--- START ---

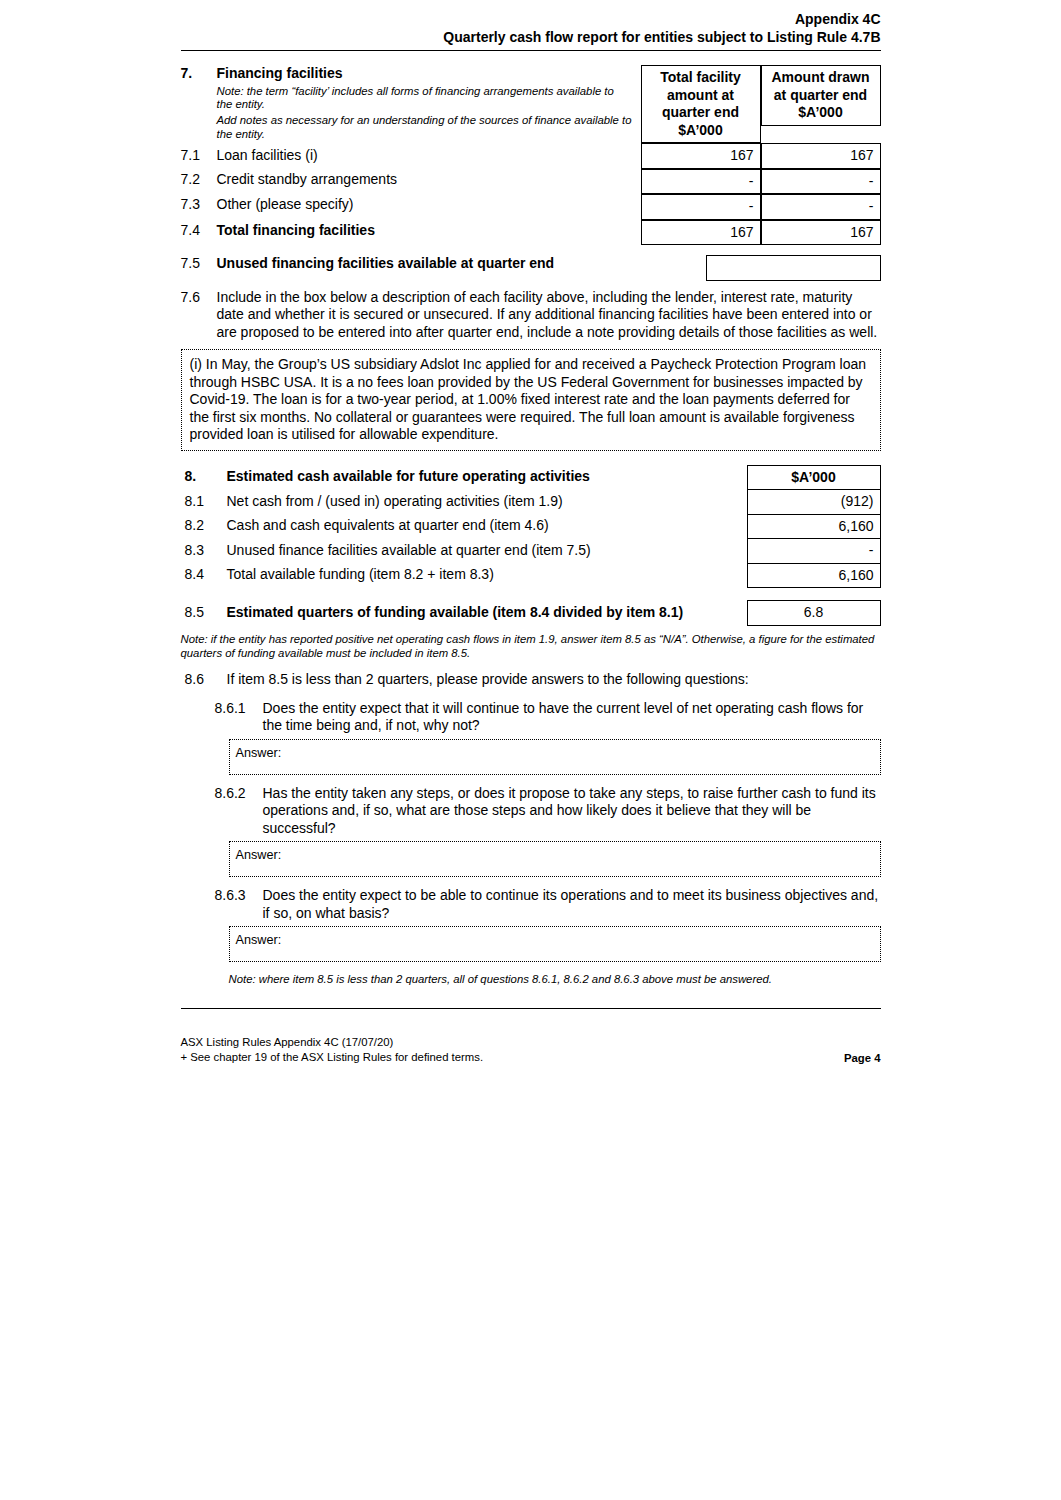Appendix 4C
Quarterly cash flow report for entities subject to Listing Rule 4.7B
| 7. | Financing facilities Note: the term “facility’ includes all forms of financing arrangements available to the entity. Add notes as necessary for an understanding of the sources of finance available to the entity. | Total facility amount at quarter end $A’000 | Amount drawn at quarter end $A’000 |
| 7.1 | Loan facilities (i) | 167 | 167 |
| 7.2 | Credit standby arrangements | - | - |
| 7.3 | Other (please specify) | - | - |
| 7.4 | Total financing facilities | 167 | 167 |
| 7.5 | Unused financing facilities available at quarter end | |
| 7.6 | Include in the box below a description of each facility above, including the lender, interest rate, maturity date and whether it is secured or unsecured. If any additional financing facilities have been entered into or are proposed to be entered into after quarter end, include a note providing details of those facilities as well. |
(i) In May, the Group’s US subsidiary Adslot Inc applied for and received a Paycheck Protection Program loan through HSBC USA. It is a no fees loan provided by the US Federal Government for businesses impacted by Covid-19. The loan is for a two-year period, at 1.00% fixed interest rate and the loan payments deferred for the first six months. No collateral or guarantees were required. The full loan amount is available forgiveness provided loan is utilised for allowable expenditure.
| 8. | Estimated cash available for future operating activities | $A’000 |
| 8.1 | Net cash from / (used in) operating activities (item 1.9) | (912) |
| 8.2 | Cash and cash equivalents at quarter end (item 4.6) | 6,160 |
| 8.3 | Unused finance facilities available at quarter end (item 7.5) | - |
| 8.4 | Total available funding (item 8.2 + item 8.3) | 6,160 |
| 8.5 | Estimated quarters of funding available (item 8.4 divided by item 8.1) | 6.8 |
Note: if the entity has reported positive net operating cash flows in item 1.9, answer item 8.5 as “N/A”. Otherwise, a figure for the estimated quarters of funding available must be included in item 8.5.
| 8.6 | If item 8.5 is less than 2 quarters, please provide answers to the following questions: |
8.6.1
Does the entity expect that it will continue to have the current level of net operating cash flows for the time being and, if not, why not?
Answer:
8.6.2
Has the entity taken any steps, or does it propose to take any steps, to raise further cash to fund its operations and, if so, what are those steps and how likely does it believe that they will be successful?
Answer:
8.6.3
Does the entity expect to be able to continue its operations and to meet its business objectives and, if so, on what basis?
Answer:
Note: where item 8.5 is less than 2 quarters, all of questions 8.6.1, 8.6.2 and 8.6.3 above must be answered.
ASX Listing Rules Appendix 4C (17/07/20)
+ See chapter 19 of the ASX Listing Rules for defined terms.
Page 4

--- END ---

• **Your assignment**
When a line holds the string "above", pull it out of the listing.

• **Response to the task**
| 7.6 | Include in the box below a description of each facility above, including the lender, interest rate, maturity date and whether it is secured or unsecured. If any additional financing facilities have been entered into or are proposed to be entered into after quarter end, include a note providing details of those facilities as well. |
Note: where item 8.5 is less than 2 quarters, all of questions 8.6.1, 8.6.2 and 8.6.3 above must be answered.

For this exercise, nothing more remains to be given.